Quoted passage –
┌──

Re: Stipping classes from HTML from patricka@mkdoc.com on 2003-11-07 (html-tidy@w3.org from October to December 2003)

From: <patricka@mkdoc.com>
Date: Fri, 07 Nov 2003 09:37:19 +0000
To: html-tidy@w3.org
Message-Id: <20031107093720.047EE28511@mail.webarchitects.co.uk>

Cristian Balan writes: 

> I been using Tidy to clean Word 2000 documents and get them ready for the
> Web.
> Tidy seems to be doing a great job, the only tags that are left that I still
> want to get rid of are the class attributes: 
> 
> <body class='c10'>
>   <div class="Section1"> 
> 
> <li class="c4"> 
> 
> How can I do this either in the UI for Win32 or command line Tidy?

i don't think this is possible[1]. :( 

try either: 

 - textism's word html cleaner[2], or
 - roll your own perl solution with MKDoc::XML::Stripper[3] 

warning: the perl solution requires xml input, so you'll need to run it 
through tidy first with the output-xhtml option (if you're throwing it 
html). 

hth, 

 - p 

1. http://tidy.sourceforge.net/docs/quickref.html
2. http://www.textism.com/resources/cleanwordhtml/
3. http://search.cpan.org/~jhiver/MKDoc-XML/lib/MKDoc/XML/Stripper.pm

Received on Friday, 7 November 2003 04:37:29 UTC

└──

Available data –
┌──

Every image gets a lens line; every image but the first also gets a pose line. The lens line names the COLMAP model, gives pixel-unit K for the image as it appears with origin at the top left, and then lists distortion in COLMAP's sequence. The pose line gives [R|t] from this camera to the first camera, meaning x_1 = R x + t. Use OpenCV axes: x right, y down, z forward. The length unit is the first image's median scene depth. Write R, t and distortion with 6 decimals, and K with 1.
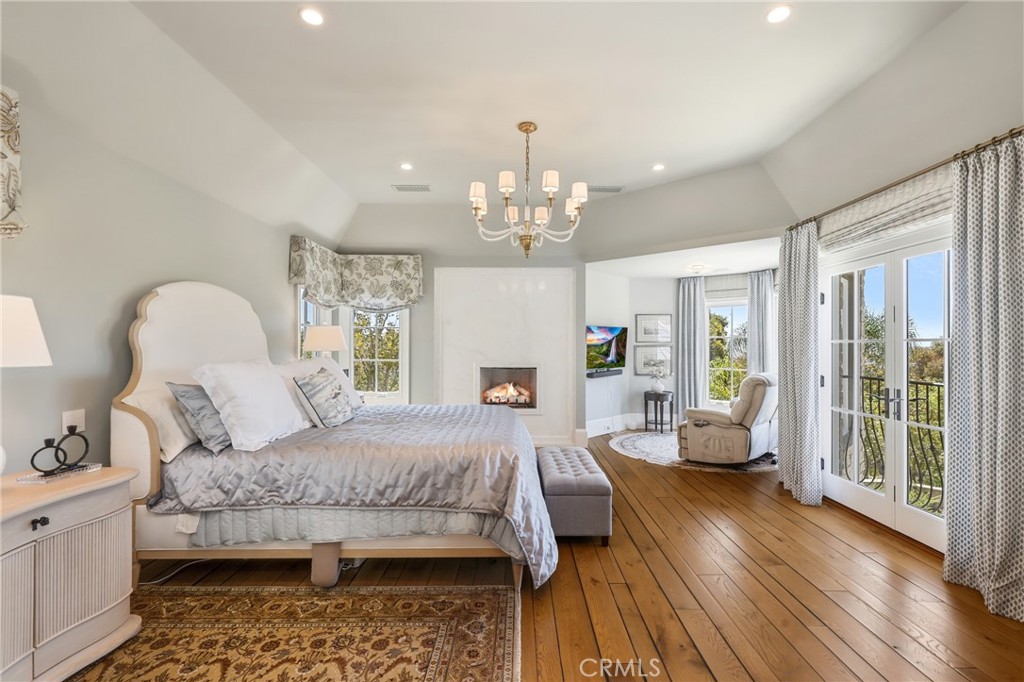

└──

What needs to be done – In the mailing-list reply about stripping class attributes with Tidy, which Tidy option must the input be run through before using the Perl solution?

Answer to the problem – The output-xhtml option.